The mean error is 0.496. 

```{r}
lasso.coef = predict(lasso.fit$finalModel, type = "coefficients", s = bestlam.lasso)[1:ncol(train),]
length(lasso.coef)
```

```{r}
length(lasso.coef[lasso.coef != 0])
```

There are 144 non-zero coefficient 

## Question 4 -- PCR 

```{r}
set.seed(2)
pcr.fit <- train(X.train, y.train,
                  method = "pcr",
                  tuneLength = 228,
                  trControl = ctrl1,
                  scale = TRUE)

pred.pcr <- predict(pcr.fit$finalModel, newdata = X.test, 
                       ncomp = pcr.fit$bestTune$ncomp)

mean((pred.pcr - y.test)^2)

ggplot(pcr.fit, highlight = TRUE) + theme_bw()

```

The mean test error is 0.54055

Question 5 -- Discussion 

```{r}
resamp <- resamples(list(lasso = lasso.fit, 
                         ridge = ridge.fit, 
                         pcr = pcr.fit,
                         lm = lm.fit))
print(summary(resamp))

bwplot(resamp, metric = "RMSE")
```

RMSE is minimum for the lasso compared to Rigde, PCR and linear method.

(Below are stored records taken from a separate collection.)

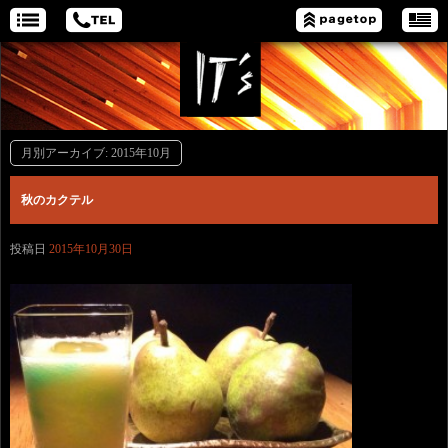
月別アーカイブ:
2015年10月
秋のカクテル
投稿日
2015年10月30日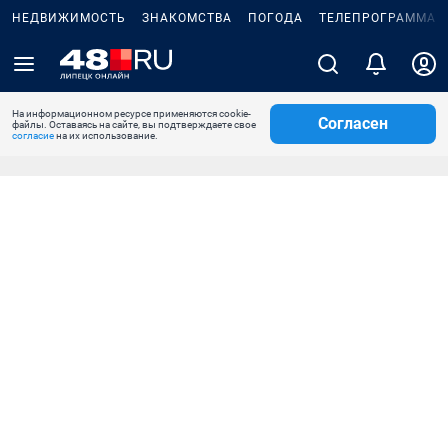
НЕДВИЖИМОСТЬ
ЗНАКОМСТВА
ПОГОДА
ТЕЛЕПРОГРАММА
На информационном ресурсе применяются cookie-
Согласен
файлы. Оставаясь на сайте, вы подтверждаете свое
согласие
на их использование.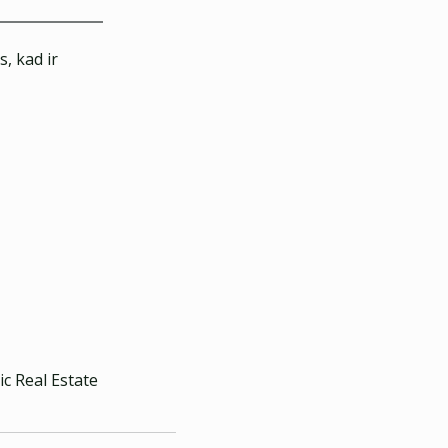
, kad ir
c Real Estate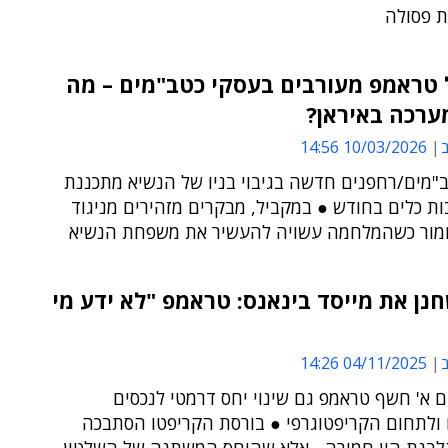
 פסולה
 טראמפ מעורבים בעסקי כטב"מים – מה
ערכה באיראן?
ב
10/03/2026 14:56
"מים/רחפנים חדשה בגיבוי בניו של הנשיא מתכננת
ות כלים בחודש ● במקביל, מבקרים מזהירים מניגוד
חמור כשהמלחמה עשויה להעשיר את משפחת הנשיא
נן את מייסד בינאנס: טראמפ "לא ידע מי
ב
04/11/2025 14:26
ום א' חשף טראמפ גם שינוי יחס דרמטי לנכסים
ם ולתחום הקריפטוגרפי ● בורסת הקריפטו הסתבכה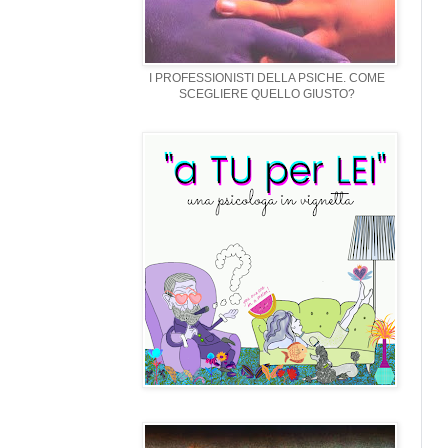
I PROFESSIONISTI DELLA PSICHE. COME
SCEGLIERE QUELLO GIUSTO?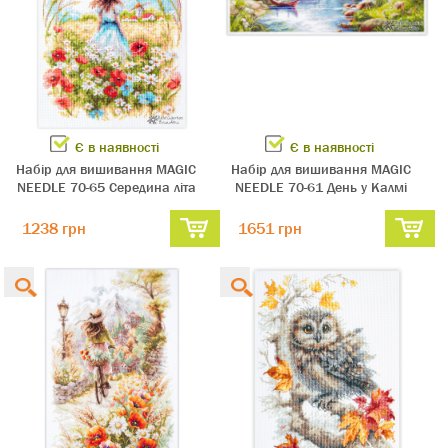
Є в наявності
Є в наявності
Набір для вишивання MAGIC
Набір для вишивання MAGIC
NEEDLE 70-65 Середина літа
NEEDLE 70-61 День у Калмі
1238 грн
1651 грн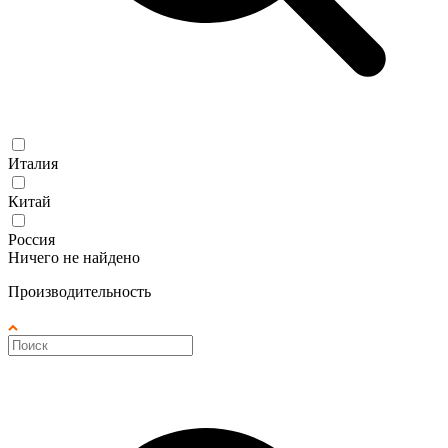
Италия
Китай
Россия
Ничего не найдено
Производительность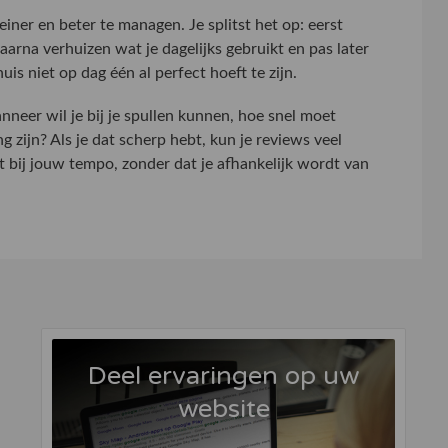
leiner en beter te managen. Je splitst het op: eerst
daarna verhuizen wat je dagelijks gebruikt en pas later
uis niet op dag één al perfect hoeft te zijn.
neer wil je bij je spullen kunnen, hoe snel moet
g zijn? Als je dat scherp hebt, kun je reviews veel
t bij jouw tempo, zonder dat je afhankelijk wordt van
Deel ervaringen op uw
website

This means the the coefficient for some of the predictors are truly zero. For this particular dataset, the Lasso provides best fit. Ridge regression is the next best model and the linear model is the worst. This means the shrinking coefficient is helpful. PCR with 149 components results in a model comparable to the linear model.